2020, Responses from: Dr VP Singh and Hannah Blakely
I had symptoms from a young teen and remained undiagnosed for years. Endo has now taken away my chance to have my own children. I am angry and my mental health is suffering. How can I get over this?
Dr VP Singh
I am really sorry to hear that. Endometriosis seldom takes away all chances of pregnancy completely e.g. technologies like egg donation, embryo donation and surrogacy are possible. There are some really well qualified fertility counsellors in NZ and their help along with some support from ENZ and a clinical psychologist should help with with overcoming the grief of infertility which can be really overpowering. Best wishes.
In the first instance it is important to have this client’s experience validated. Firstly the longevity of untreated or poorly managed symptoms of endometriosis is highly distressing together with subsequent result of infertility. It would be expected one would experience a grief process. Within this are stages of grief. These are usually not linear and can be more apparent or triggered due to life stages and circumstances e.g. being in a relationship or ready to want to conceive.
The comparison between one’s ideal and reality when infertility is realised can be highly distressing. This distress may involve feelings of sadness, guilt and anger among others at unexpected times. A stage of denial – avoidance of belief the problem not happening and bargaining – trying to resolve the infertility without effect can occur also. A final stage may come in the form of acceptance – that is understanding infertility is the reality rather than ideal and then coping with this.

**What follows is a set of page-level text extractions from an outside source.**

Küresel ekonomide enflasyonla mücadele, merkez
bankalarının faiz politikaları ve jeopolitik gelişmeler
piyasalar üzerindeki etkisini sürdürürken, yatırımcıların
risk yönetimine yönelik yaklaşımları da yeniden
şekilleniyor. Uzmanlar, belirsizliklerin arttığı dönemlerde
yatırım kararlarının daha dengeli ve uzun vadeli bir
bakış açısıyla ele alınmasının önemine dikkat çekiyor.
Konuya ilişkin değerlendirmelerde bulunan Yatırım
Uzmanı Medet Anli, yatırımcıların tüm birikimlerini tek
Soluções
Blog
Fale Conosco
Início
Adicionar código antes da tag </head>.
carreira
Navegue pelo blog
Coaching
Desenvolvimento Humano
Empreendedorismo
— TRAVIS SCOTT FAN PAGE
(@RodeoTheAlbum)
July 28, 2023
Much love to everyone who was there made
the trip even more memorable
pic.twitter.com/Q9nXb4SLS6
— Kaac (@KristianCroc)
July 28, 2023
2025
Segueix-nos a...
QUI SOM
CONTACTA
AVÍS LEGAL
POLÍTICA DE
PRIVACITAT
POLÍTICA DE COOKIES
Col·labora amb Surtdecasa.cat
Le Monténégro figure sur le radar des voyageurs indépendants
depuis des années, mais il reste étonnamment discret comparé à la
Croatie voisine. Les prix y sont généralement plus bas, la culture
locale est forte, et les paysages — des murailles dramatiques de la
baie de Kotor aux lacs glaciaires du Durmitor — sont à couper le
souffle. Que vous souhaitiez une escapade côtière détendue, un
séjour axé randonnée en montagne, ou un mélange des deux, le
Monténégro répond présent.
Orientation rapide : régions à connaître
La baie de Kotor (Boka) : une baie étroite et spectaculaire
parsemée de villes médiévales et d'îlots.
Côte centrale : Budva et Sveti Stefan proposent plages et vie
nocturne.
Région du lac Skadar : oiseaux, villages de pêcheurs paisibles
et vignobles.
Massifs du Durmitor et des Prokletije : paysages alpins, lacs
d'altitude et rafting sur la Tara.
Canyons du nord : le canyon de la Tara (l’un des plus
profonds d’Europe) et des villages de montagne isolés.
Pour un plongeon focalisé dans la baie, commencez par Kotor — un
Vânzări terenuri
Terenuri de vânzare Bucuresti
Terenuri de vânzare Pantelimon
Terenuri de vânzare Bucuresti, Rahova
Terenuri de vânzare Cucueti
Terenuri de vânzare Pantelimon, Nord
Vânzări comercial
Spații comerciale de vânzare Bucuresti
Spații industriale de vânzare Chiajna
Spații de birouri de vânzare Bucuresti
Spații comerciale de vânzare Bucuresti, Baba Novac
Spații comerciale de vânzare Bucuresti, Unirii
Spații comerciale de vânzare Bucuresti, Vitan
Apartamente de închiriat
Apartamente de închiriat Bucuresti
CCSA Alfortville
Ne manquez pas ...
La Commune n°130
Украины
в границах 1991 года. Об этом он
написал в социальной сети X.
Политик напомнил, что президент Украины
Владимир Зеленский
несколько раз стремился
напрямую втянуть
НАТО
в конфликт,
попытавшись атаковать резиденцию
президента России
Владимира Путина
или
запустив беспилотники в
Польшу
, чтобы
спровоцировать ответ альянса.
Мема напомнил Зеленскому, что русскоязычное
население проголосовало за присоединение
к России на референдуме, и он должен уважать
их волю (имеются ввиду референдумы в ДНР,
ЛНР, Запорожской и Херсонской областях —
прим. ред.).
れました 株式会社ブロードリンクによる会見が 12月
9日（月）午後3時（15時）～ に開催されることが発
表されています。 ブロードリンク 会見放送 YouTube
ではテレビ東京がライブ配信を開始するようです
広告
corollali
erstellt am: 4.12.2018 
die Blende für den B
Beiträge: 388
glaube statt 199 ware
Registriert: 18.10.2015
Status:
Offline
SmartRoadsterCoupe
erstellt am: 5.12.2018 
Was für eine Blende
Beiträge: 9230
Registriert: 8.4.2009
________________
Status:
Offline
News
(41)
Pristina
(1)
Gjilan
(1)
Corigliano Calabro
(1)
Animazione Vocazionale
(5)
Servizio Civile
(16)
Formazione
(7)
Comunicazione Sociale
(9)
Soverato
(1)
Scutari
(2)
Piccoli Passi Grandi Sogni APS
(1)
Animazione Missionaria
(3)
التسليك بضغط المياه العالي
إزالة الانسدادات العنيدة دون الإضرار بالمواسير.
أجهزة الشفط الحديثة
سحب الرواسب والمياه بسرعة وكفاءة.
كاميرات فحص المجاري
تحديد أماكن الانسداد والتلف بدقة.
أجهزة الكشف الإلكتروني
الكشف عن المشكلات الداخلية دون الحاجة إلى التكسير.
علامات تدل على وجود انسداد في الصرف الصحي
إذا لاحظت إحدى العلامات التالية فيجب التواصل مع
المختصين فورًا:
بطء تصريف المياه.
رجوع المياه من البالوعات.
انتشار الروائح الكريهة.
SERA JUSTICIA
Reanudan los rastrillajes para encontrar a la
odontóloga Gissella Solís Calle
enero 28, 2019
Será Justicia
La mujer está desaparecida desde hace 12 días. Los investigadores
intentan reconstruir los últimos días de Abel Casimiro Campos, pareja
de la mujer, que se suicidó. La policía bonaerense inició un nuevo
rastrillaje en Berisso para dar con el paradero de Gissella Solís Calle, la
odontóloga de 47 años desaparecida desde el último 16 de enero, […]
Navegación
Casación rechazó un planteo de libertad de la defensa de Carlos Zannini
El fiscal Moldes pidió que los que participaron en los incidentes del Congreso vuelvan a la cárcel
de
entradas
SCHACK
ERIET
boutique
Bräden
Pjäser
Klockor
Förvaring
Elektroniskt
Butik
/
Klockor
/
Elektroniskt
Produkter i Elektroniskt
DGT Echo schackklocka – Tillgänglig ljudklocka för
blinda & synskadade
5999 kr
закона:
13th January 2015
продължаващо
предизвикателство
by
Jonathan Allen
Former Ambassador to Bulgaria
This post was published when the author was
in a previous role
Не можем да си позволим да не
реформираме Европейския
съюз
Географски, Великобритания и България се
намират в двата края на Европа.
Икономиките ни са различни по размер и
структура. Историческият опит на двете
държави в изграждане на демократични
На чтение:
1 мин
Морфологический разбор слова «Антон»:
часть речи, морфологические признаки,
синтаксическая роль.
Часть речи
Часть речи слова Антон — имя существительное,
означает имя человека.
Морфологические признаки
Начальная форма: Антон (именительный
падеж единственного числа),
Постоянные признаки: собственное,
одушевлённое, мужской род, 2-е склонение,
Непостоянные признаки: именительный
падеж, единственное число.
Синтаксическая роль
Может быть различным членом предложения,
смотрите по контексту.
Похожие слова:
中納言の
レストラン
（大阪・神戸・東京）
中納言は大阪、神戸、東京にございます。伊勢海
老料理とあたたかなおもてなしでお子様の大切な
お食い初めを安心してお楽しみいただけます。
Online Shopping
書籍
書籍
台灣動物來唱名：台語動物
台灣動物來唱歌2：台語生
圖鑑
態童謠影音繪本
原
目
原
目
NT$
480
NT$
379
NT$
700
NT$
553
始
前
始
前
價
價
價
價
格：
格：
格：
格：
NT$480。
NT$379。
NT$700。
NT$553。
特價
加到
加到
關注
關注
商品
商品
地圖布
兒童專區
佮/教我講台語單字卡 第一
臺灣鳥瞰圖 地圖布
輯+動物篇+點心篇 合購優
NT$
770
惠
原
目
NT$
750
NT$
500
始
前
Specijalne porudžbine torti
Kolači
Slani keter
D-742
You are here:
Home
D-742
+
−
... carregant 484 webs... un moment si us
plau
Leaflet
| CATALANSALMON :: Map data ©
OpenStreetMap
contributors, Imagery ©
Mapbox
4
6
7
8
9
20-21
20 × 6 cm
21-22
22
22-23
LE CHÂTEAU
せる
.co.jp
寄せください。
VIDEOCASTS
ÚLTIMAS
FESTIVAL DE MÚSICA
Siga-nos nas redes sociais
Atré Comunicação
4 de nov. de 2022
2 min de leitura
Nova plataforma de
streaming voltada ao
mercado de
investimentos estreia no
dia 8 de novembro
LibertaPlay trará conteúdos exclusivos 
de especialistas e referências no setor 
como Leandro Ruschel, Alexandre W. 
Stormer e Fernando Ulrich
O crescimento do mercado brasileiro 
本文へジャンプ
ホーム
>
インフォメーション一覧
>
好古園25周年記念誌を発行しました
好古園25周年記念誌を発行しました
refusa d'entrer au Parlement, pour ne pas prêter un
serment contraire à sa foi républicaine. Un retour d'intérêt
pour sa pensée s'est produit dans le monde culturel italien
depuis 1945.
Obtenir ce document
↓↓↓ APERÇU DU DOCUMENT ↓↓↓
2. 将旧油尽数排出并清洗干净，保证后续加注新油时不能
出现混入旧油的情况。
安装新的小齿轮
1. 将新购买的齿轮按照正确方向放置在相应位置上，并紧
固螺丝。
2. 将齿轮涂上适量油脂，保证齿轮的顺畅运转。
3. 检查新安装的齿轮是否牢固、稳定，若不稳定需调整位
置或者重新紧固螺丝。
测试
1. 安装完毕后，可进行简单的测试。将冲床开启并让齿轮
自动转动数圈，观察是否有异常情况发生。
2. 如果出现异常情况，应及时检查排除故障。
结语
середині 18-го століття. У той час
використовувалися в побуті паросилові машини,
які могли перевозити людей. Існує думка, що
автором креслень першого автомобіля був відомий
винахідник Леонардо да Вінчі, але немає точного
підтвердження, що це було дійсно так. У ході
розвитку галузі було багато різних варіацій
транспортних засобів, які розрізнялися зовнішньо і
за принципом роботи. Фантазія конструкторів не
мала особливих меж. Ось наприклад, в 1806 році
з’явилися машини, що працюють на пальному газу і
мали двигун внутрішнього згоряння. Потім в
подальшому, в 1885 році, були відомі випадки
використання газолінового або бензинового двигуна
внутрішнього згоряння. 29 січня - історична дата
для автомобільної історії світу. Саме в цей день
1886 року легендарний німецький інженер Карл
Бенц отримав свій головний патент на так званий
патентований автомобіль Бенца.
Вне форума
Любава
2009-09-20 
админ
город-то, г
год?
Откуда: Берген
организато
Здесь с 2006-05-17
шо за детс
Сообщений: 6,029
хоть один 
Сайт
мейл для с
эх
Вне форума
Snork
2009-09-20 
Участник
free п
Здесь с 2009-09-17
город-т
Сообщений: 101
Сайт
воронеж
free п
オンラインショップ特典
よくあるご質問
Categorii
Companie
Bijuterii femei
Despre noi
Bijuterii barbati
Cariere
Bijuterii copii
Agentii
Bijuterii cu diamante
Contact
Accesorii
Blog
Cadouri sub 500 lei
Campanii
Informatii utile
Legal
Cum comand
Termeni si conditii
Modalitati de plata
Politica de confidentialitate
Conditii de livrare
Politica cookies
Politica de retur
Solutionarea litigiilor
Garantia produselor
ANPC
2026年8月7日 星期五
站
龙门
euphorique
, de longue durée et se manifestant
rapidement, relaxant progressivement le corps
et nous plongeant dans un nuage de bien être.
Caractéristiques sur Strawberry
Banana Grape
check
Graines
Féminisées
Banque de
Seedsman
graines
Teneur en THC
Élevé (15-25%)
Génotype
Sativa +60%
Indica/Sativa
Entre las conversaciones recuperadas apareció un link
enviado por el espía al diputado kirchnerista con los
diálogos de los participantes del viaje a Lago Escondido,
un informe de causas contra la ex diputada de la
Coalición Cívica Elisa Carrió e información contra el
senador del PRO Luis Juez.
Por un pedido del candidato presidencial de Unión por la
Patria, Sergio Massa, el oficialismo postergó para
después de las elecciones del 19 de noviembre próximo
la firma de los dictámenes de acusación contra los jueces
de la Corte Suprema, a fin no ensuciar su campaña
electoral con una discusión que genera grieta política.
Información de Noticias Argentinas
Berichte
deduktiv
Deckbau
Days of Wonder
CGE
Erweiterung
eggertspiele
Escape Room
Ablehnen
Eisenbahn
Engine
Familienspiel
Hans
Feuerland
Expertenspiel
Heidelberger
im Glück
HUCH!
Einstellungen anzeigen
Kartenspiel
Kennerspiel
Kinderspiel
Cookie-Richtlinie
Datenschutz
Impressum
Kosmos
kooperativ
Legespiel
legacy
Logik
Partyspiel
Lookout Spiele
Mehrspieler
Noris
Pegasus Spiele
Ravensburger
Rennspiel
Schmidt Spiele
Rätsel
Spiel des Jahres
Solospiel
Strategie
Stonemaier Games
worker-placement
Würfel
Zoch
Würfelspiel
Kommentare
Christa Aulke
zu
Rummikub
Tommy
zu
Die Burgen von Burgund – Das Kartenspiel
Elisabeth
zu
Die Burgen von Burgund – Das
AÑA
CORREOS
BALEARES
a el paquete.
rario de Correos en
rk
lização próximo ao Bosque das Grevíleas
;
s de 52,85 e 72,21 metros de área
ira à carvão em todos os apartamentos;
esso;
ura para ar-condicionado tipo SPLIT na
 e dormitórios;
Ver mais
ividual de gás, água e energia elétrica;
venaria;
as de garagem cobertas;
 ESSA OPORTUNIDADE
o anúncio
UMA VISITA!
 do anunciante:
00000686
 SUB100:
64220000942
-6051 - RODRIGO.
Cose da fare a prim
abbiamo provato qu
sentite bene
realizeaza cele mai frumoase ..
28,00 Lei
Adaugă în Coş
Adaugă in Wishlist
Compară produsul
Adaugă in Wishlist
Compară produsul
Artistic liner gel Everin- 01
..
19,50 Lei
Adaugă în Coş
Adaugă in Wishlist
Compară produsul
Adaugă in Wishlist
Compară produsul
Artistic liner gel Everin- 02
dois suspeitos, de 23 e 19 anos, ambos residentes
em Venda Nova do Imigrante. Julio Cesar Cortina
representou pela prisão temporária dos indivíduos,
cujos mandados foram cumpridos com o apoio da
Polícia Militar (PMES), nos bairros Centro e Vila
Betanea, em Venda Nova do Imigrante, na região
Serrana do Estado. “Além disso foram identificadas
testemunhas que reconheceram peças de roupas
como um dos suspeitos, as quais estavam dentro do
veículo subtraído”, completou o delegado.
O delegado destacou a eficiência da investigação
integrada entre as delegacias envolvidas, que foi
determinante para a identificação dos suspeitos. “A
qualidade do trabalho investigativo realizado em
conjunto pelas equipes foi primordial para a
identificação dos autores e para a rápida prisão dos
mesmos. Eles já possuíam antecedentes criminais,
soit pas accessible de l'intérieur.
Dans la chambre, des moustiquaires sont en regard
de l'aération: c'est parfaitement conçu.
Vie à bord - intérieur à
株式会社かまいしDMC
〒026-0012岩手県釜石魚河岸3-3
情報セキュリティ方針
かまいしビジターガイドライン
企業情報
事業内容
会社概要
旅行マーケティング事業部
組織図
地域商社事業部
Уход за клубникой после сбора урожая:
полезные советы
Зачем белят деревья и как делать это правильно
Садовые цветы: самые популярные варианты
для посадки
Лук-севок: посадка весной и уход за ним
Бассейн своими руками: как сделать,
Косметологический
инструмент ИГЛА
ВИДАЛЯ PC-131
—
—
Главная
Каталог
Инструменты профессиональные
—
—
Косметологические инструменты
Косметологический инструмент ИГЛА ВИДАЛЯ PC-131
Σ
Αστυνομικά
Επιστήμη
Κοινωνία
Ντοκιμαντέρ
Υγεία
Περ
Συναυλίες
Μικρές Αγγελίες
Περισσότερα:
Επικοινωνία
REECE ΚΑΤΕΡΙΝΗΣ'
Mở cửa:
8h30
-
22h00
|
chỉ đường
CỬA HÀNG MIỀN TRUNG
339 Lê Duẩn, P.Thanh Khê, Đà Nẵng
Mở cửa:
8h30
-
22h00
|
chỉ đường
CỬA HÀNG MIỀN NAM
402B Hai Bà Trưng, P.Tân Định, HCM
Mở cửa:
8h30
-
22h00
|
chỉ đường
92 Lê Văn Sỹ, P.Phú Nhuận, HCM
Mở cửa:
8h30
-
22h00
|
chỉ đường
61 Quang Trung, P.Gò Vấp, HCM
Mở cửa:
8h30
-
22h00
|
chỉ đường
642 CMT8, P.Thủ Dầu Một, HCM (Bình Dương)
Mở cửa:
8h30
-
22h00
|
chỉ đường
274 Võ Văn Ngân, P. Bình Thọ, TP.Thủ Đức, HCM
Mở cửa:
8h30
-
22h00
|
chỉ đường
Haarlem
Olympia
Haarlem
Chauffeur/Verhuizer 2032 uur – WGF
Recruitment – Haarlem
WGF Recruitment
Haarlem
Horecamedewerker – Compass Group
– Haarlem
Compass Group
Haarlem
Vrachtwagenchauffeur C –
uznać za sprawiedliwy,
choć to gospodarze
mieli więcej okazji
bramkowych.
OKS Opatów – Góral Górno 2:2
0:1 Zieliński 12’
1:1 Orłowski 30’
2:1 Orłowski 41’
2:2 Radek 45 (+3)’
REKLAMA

Coping can take many forms depending on what fits for the client and the stage at which one or they may be. Experience of emotional distress is normal however for some can be difficult to tolerate or have consequences to self and others through unhelpful behaviours. If this is the case and mental health is impacted upon, learning helpful strategies to manage unwanted thoughts feelings and behaviours can be useful. Mental health professionals can provide support for example mindfulness based and behavioural strategies to encourage tolerance of unwanted emotions and thoughts/ responses to news of infertility.
Remaining socially engaged and is important to help feeling connected and keep communication open. Response to information that doesn’t fit with one’s ideal is normal. If this distress doesn’t resolve or reduce over time access psychological support for an individual or couple whatever the circumstances can be helpful.